# Need help to ID some slotcars



## srr167 (Feb 18, 2012)

Need help to ID this car. It is one of many that I have stumbled upon.
My bad it is A tyco 440x2 Thanks


----------



## Gary#8 (Dec 14, 2004)

Looks like a Super G+, Japan release. See them on ebay once and awhile.
Also do a search on your computer ( Japan release TOMY HO car) can find quite a few but pricey!


----------



## Slott V (Feb 3, 2005)

That is a somewhat rare Japanese import Tyco Scotch House Formula 3000 car:

http://www.trackhobbies.com/Tyco_F3000.html


----------



## srr167 (Feb 18, 2012)

Here's a few more cars


----------



## srr167 (Feb 18, 2012)

Need help to ID a bunch of HO slotcars. Is there a guide or reference book I could use??


----------



## bobwoodly (Aug 25, 2008)

The best source I have found is eBay's "completed listings" in slot cars. There are books (I have a few) but they tend to be brand specific. Even Google searches with all you can find on the car will often work.

Use whatever name, sponsor, brand you can find and append "slot car" in a Google search or try eBay's slot car area with the completed listing box checked. Won't find everything but finds many things.

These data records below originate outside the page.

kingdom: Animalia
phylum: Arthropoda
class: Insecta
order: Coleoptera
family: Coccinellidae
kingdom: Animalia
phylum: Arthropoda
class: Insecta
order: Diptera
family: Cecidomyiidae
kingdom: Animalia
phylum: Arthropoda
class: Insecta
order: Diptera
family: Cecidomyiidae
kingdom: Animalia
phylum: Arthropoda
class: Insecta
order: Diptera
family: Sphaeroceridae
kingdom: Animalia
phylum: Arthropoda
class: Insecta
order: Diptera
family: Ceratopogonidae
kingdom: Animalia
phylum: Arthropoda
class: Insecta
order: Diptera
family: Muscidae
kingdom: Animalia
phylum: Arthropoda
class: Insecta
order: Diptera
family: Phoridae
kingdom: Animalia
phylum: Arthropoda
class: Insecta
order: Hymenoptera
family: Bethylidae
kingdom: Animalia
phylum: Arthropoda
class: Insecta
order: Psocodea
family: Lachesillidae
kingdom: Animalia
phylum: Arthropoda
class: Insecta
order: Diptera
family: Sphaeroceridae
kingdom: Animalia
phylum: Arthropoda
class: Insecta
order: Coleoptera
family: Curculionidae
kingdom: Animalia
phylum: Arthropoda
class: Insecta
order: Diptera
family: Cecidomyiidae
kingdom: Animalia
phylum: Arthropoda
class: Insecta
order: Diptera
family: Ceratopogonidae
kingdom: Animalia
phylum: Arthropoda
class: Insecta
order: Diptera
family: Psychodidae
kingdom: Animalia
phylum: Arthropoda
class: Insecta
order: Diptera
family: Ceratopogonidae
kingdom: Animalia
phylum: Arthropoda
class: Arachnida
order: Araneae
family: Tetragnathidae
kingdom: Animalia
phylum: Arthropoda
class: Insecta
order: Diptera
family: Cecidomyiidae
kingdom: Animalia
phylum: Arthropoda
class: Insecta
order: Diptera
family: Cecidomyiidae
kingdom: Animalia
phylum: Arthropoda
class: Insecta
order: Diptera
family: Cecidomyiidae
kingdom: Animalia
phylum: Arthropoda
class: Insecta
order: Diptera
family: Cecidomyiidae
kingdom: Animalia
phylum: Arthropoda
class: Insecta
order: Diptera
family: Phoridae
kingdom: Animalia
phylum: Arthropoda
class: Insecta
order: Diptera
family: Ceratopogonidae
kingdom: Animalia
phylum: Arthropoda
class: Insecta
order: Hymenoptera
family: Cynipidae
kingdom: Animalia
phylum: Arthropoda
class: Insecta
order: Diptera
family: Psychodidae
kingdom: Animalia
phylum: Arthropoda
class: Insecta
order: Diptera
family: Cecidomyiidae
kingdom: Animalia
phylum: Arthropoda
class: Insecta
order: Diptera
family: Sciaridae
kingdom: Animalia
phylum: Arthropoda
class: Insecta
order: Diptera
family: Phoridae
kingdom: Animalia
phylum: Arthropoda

Aurora tjets are one of the few HO cars I have seen with no brand markings, it seems many larger scale cars are not marked and take more research to uncover.


----------



## alpink (Aug 22, 2010)

doesn't pshoe64 have some online reference material available? 
I think I saw this on a different thread?
was I mistaken? 
https://sites.google.com/site/speedinctycoreference/Tyco-Home/tycopro-1st-generation

?


----------



## srr167 (Feb 18, 2012)

Thanks everyone for the help, the searching begins!!!


----------



## pshoe64 (Jun 10, 2008)

alpink said:


> doesn't pshoe64 have some online reference material available?
> I think I saw this on a different thread?
> was I mistaken?
> https://sites.google.com/site/speedinctycoreference/Tyco-Home/tycopro-1st-generation
> ...


Thanks for the plug Al. I haven't gotten the HP7 or Magnum 440 and X2 series up on the site yet, but it's coming. Just posted the Curve Hugger line and Silver Streak today, so I'm roughly done through 1977 with the close up shots. I do have several of the catalogs up, so you can at least check those for now.

-Paul


----------



## NTxSlotCars (May 27, 2008)

This is Tyco heaven.


----------